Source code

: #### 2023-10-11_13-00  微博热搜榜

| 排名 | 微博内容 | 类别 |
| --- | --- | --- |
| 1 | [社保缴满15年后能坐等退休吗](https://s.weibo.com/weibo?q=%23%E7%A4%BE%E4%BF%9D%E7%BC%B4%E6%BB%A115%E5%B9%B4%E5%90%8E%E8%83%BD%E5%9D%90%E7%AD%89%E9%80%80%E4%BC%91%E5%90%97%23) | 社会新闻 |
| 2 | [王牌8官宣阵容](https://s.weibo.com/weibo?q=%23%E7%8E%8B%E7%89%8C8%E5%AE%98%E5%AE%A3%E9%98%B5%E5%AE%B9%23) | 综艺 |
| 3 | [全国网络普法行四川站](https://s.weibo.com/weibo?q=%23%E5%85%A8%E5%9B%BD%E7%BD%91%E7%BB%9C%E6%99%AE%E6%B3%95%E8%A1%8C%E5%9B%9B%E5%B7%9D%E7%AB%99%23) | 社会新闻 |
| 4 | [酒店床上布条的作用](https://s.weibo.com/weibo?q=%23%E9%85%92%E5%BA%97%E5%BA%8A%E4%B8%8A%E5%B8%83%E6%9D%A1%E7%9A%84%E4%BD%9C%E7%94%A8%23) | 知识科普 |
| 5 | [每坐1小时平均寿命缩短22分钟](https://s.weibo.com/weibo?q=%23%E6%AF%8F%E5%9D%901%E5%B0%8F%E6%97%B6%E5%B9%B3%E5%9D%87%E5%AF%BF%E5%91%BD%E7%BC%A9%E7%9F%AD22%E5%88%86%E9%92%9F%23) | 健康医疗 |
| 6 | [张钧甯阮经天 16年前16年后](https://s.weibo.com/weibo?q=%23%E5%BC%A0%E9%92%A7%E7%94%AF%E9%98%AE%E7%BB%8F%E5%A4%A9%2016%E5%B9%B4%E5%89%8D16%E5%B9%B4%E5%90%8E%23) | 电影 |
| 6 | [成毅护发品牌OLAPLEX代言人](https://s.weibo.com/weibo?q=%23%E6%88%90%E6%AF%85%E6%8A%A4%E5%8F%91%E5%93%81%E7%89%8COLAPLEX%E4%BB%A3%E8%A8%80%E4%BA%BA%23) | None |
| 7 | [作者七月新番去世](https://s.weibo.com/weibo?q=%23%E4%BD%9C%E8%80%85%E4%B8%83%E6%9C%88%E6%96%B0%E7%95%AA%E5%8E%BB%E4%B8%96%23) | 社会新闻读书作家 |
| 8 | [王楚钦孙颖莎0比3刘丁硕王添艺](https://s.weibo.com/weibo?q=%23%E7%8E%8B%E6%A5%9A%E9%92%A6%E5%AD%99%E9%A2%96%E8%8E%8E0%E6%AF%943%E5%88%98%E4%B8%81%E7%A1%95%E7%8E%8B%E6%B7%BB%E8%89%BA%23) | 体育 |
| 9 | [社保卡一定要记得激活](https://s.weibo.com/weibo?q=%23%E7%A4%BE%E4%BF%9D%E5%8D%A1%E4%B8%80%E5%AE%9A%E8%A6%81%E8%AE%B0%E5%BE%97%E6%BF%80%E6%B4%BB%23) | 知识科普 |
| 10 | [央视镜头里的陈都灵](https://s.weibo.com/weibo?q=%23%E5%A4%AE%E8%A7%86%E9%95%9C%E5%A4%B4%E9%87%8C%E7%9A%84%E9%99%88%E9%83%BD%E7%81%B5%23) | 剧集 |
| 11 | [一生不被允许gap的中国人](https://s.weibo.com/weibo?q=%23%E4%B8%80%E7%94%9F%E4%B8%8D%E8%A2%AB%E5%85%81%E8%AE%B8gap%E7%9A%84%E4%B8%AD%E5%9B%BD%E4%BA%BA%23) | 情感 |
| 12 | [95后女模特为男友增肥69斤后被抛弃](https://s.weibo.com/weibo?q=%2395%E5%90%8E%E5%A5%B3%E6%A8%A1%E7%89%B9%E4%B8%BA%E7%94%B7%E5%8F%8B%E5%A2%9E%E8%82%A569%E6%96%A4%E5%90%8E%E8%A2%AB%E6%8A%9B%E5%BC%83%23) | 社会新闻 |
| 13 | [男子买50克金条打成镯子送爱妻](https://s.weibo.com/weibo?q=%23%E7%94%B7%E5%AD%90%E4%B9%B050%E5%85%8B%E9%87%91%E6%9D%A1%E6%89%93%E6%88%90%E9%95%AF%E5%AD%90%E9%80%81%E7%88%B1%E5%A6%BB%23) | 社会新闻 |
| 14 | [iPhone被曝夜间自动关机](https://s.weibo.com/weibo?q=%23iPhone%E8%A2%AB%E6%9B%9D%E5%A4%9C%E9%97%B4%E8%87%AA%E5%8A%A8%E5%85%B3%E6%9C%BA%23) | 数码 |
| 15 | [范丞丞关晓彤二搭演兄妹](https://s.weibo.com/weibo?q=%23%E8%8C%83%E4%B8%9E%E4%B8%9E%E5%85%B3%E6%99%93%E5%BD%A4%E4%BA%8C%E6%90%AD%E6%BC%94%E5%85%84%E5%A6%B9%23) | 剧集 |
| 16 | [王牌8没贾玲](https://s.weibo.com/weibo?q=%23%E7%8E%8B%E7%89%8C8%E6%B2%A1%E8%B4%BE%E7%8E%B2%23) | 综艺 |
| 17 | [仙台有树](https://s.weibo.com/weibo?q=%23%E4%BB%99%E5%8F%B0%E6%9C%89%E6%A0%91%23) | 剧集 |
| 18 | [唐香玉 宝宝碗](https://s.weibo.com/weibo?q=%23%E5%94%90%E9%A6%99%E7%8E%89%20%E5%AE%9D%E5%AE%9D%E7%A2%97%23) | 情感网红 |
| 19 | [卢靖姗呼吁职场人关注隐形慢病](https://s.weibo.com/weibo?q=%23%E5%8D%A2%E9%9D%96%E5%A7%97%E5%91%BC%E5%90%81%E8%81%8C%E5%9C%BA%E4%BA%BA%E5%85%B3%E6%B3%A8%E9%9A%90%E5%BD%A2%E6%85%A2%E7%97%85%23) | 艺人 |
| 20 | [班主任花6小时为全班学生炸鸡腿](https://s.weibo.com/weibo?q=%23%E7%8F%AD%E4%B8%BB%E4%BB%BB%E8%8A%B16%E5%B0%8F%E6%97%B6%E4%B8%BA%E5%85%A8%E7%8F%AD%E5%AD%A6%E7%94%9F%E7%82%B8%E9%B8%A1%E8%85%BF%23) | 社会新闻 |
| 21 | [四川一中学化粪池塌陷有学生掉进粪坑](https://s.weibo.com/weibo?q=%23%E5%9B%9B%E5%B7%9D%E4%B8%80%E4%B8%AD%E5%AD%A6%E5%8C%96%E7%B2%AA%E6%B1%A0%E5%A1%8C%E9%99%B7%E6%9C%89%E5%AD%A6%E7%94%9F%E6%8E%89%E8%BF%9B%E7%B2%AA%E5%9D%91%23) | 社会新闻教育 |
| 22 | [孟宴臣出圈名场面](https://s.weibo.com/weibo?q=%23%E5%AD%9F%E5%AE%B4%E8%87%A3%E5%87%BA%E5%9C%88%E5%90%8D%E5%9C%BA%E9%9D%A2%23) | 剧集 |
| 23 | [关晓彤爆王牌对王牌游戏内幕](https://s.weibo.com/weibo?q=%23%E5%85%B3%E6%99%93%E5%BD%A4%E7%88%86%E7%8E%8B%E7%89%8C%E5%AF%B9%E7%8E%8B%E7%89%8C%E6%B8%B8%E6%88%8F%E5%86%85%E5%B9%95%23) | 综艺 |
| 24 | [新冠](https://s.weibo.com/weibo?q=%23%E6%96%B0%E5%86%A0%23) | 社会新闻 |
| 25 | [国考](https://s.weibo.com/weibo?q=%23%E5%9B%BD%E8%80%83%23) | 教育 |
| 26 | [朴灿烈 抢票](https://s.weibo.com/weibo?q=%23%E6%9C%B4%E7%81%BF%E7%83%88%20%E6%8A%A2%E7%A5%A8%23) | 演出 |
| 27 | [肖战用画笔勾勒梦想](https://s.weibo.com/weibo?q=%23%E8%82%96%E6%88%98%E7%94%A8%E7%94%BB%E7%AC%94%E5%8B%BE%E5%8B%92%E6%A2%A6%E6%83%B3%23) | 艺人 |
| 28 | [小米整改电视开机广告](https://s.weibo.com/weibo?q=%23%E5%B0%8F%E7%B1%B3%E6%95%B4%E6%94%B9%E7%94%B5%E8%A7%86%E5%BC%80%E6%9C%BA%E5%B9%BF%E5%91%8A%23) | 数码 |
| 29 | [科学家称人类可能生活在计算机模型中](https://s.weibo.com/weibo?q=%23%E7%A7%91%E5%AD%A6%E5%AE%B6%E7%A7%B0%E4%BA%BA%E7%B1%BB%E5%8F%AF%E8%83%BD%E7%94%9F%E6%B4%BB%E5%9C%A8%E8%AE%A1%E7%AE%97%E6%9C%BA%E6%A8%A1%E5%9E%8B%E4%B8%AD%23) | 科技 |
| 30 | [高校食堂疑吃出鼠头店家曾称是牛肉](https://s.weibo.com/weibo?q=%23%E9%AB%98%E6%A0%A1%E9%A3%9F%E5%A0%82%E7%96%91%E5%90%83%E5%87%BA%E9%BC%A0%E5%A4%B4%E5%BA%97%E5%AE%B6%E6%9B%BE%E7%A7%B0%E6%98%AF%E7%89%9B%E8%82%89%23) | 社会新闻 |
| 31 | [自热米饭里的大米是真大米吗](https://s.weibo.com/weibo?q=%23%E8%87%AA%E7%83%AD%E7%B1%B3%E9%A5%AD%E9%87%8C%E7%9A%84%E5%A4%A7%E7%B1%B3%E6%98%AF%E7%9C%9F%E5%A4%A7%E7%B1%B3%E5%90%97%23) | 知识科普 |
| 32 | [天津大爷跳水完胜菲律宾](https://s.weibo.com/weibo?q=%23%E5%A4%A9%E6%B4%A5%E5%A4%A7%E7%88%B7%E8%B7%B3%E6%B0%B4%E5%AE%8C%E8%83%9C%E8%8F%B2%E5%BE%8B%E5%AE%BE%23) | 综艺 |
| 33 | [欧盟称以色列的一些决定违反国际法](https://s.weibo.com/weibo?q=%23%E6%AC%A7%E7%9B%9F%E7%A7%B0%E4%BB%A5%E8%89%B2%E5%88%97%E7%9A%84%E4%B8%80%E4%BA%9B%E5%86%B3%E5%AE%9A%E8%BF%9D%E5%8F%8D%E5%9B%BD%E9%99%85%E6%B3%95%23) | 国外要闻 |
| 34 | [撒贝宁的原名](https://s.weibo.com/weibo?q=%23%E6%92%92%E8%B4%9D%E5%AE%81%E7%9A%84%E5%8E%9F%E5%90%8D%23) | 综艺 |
-------
• **ABOUT THIS TASK**: Going through the listing above, copy out every line that has the string "知识科普".

• **RESPONSE TO THIS TASK**:
| 4 | [酒店床上布条的作用](https://s.weibo.com/weibo?q=%23%E9%85%92%E5%BA%97%E5%BA%8A%E4%B8%8A%E5%B8%83%E6%9D%A1%E7%9A%84%E4%BD%9C%E7%94%A8%23) | 知识科普 |
| 9 | [社保卡一定要记得激活](https://s.weibo.com/weibo?q=%23%E7%A4%BE%E4%BF%9D%E5%8D%A1%E4%B8%80%E5%AE%9A%E8%A6%81%E8%AE%B0%E5%BE%97%E6%BF%80%E6%B4%BB%23) | 知识科普 |
| 31 | [自热米饭里的大米是真大米吗](https://s.weibo.com/weibo?q=%23%E8%87%AA%E7%83%AD%E7%B1%B3%E9%A5%AD%E9%87%8C%E7%9A%84%E5%A4%A7%E7%B1%B3%E6%98%AF%E7%9C%9F%E5%A4%A7%E7%B1%B3%E5%90%97%23) | 知识科普 |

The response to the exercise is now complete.